OBIETTIVO DEL COMPITO ▸ Disponi in un elenco numerato tutte le righe dei dati seguenti, tralasciando quelle vuote.
#####
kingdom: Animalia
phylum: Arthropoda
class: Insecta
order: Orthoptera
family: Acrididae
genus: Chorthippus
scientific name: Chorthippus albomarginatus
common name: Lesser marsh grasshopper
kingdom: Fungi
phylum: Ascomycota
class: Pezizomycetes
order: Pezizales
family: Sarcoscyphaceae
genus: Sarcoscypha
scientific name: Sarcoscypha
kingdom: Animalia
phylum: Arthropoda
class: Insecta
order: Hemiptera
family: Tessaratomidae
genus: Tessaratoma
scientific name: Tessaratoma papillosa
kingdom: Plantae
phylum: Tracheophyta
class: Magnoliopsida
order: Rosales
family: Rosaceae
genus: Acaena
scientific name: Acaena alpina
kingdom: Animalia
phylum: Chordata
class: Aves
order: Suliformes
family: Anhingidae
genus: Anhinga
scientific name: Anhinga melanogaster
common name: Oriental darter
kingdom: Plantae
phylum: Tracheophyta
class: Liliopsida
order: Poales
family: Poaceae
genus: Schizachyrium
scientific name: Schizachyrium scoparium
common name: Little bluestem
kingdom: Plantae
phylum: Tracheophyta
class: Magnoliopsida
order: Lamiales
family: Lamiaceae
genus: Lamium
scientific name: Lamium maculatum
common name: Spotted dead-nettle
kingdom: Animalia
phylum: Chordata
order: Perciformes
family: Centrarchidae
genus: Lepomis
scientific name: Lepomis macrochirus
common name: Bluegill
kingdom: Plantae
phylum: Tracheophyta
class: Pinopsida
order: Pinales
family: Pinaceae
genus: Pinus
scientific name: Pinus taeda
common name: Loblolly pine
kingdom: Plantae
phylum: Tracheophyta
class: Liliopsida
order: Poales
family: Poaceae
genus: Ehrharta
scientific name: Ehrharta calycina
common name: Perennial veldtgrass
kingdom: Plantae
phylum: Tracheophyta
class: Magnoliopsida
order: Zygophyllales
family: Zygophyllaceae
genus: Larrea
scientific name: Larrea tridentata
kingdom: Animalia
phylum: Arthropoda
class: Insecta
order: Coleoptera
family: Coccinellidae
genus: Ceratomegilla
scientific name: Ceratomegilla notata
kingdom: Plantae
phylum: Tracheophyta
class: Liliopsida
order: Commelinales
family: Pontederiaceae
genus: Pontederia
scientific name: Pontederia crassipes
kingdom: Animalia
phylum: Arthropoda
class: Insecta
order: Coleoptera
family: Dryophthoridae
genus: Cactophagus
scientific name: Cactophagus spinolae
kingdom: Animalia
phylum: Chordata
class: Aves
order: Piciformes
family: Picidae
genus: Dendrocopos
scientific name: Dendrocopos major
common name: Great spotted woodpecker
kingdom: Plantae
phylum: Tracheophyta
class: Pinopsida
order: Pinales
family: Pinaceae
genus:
#####
RISPOSTA COMPLETA ▸
1. kingdom: Animalia
2. phylum: Arthropoda
3. class: Insecta
4. order: Orthoptera
5. family: Acrididae
6. genus: Chorthippus
7. scientific name: Chorthippus albomarginatus
8. common name: Lesser marsh grasshopper
9. kingdom: Fungi
10. phylum: Ascomycota
11. class: Pezizomycetes
12. order: Pezizales
13. family: Sarcoscyphaceae
14. genus: Sarcoscypha
15. scientific name: Sarcoscypha
16. kingdom: Animalia
17. phylum: Arthropoda
18. class: Insecta
19. order: Hemiptera
20. family: Tessaratomidae
21. genus: Tessaratoma
22. scientific name: Tessaratoma papillosa
23. kingdom: Plantae
24. phylum: Tracheophyta
25. class: Magnoliopsida
26. order: Rosales
27. family: Rosaceae
28. genus: Acaena
29. scientific name: Acaena alpina
30. kingdom: Animalia
31. phylum: Chordata
32. class: Aves
33. order: Suliformes
34. family: Anhingidae
35. genus: Anhinga
36. scientific name: Anhinga melanogaster
37. common name: Oriental darter
38. kingdom: Plantae
39. phylum: Tracheophyta
40. class: Liliopsida
41. order: Poales
42. family: Poaceae
43. genus: Schizachyrium
44. scientific name: Schizachyrium scoparium
45. common name: Little bluestem
46. kingdom: Plantae
47. phylum: Tracheophyta
48. class: Magnoliopsida
49. order: Lamiales
50. family: Lamiaceae
51. genus: Lamium
52. scientific name: Lamium maculatum
53. common name: Spotted dead-nettle
54. kingdom: Animalia
55. phylum: Chordata
56. order: Perciformes
57. family: Centrarchidae
58. genus: Lepomis
59. scientific name: Lepomis macrochirus
60. common name: Bluegill
61. kingdom: Plantae
62. phylum: Tracheophyta
63. class: Pinopsida
64. order: Pinales
65. family: Pinaceae
66. genus: Pinus
67. scientific name: Pinus taeda
68. common name: Loblolly pine
69. kingdom: Plantae
70. phylum: Tracheophyta
71. class: Liliopsida
72. order: Poales
73. family: Poaceae
74. genus: Ehrharta
75. scientific name: Ehrharta calycina
76. common name: Perennial veldtgrass
77. kingdom: Plantae
78. phylum: Tracheophyta
79. class: Magnoliopsida
80. order: Zygophyllales
81. family: Zygophyllaceae
82. genus: Larrea
83. scientific name: Larrea tridentata
84. kingdom: Animalia
85. phylum: Arthropoda
86. class: Insecta
87. order: Coleoptera
88. family: Coccinellidae
89. genus: Ceratomegilla
90. scientific name: Ceratomegilla notata
91. kingdom: Plantae
92. phylum: Tracheophyta
93. class: Liliopsida
94. order: Commelinales
95. family: Pontederiaceae
96. genus: Pontederia
97. scientific name: Pontederia crassipes
98. kingdom: Animalia
99. phylum: Arthropoda
100. class: Insecta
101. order: Coleoptera
102. family: Dryophthoridae
103. genus: Cactophagus
104. scientific name: Cactophagus spinolae
105. kingdom: Animalia
106. phylum: Chordata
107. class: Aves
108. order: Piciformes
109. family: Picidae
110. genus: Dendrocopos
111. scientific name: Dendrocopos major
112. common name: Great spotted woodpecker
113. kingdom: Plantae
114. phylum: Tracheophyta
115. class: Pinopsida
116. order: Pinales
117. family: Pinaceae
118. genus:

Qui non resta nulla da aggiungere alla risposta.